The Garden Bridge Trust accounts published on January 10th 2017 included the line: “The last external estimate of the total project cost of the Garden Bridge was £185m but due to the hurdles still to be cleared and the ensuing delays the final cost could substantially exceed the formal estimate.”


“NORTH OF” £200m

On 7th April 2017 Dame Margaret Hodge published her independent report into the Garden Bridge. For it she interviewed key stakeholders behind the development, and in one of these the Chairman of the Trust, Paul Morrell, told Hodge “I think we’re now north of £200 million”.



How much “north” is unknown, with some experts estimating £250-£280m. With the Trust seemingly unable to increase their donations level to cover even the £150m pricetag, the expectation is that should they commence construction there is a very high risk that the public purse will be required to bail out project on top of the annual £3m+ maintenance costs.


The projected cost will only likely increase, due to:

Continued delays to the construction timeline

One of the most complicated building sites anyone could have in London

Hugely experimental engineering which is always hard to keep under budget

Build complications due to the construction of the Thames Tideway Tunnel

Further likelihood of a judicial review from Thames Central Open Spaces (donate HERE)



Bespoke materials and cladding

Unknown engineering works required to Temple station roof



It’s also worth noting that the GBT have apparently not added very much to their private investment pledges in nearly two years, but because they are extremely secretive with their figures and there is very little transparency on the details of funding and build cost there is no way to independently verify the £200m figure. Meanwhile, Sadiq Khan seems content to gamble public money and blindly trust the GBT where few others do as he continues to refuse to engage with opponents, the local community and independent experts which is all slightly concerning. The Independent suggests that he has fallen for ‘sunk cost fallacy’.


So what is the real financial cost (not including the £3.5m annual maintenance that Johnson decided the public purse would underwrite in perpetuity)? Until the GBT open up their books entirely to public scrutiny, a full independent inquiry is commissioned into the whole debacle and quantity surveyors and auditors are brought in to fully look over the project there is no way of knowing.



But lets’ look at a current example which could serve as a warning.  the new Hamburg Elbphilharmonie concert hall which is due to open in January 2017. Designed by Herzog & de Mauron was started in 2007 and was originally set to be completed by 2010 at a cost of £60m (that figure seems familiar…).

But costs incrementally increased and the estimate jumped up to just over £180m. By 2012 it was still a building site with a new cost of around £400m.
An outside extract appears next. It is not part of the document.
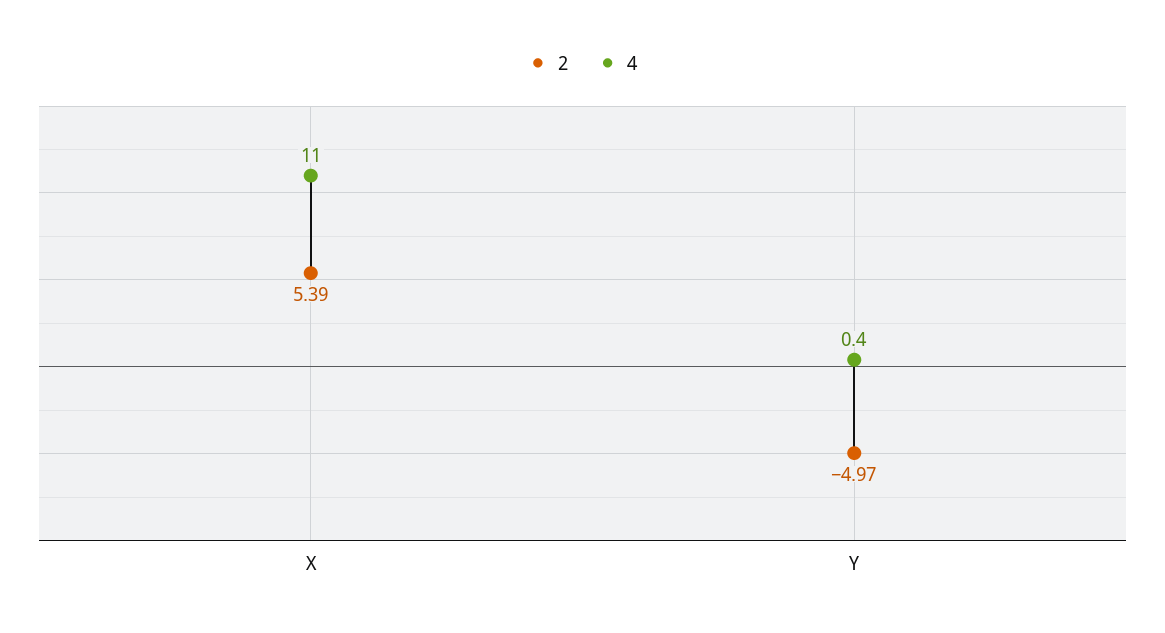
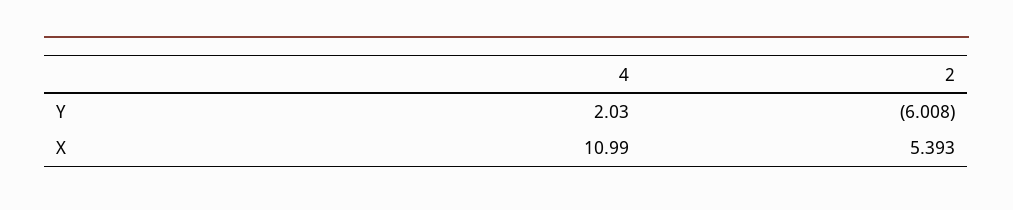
2, Y: -4.97 -> -6.008
4, Y: 0.4 -> 2.03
The current total is £620m but I am sure the German version of Joanna Lumley would be very pleased that Hamburg will be getting its vanity project eventually…

Without looking too deeply, one can see similar overspends in British developments – The Millennium Dome came in twice over budget for example.

How about Heatherwick’s experiences? His Blue Carpet in Newcastle was one and a half times over budget, failing instantly, while his B of the Bang in Manchester was completed two years late, twice over budget and it started dangerously falling apart before being melted down and sold off as scrap metal for £17k with Heatherwick agreeing to pay Manchester City Council £1.7m in an out-of-court settlement.


Well, that all bodes well for the Garden Bridge!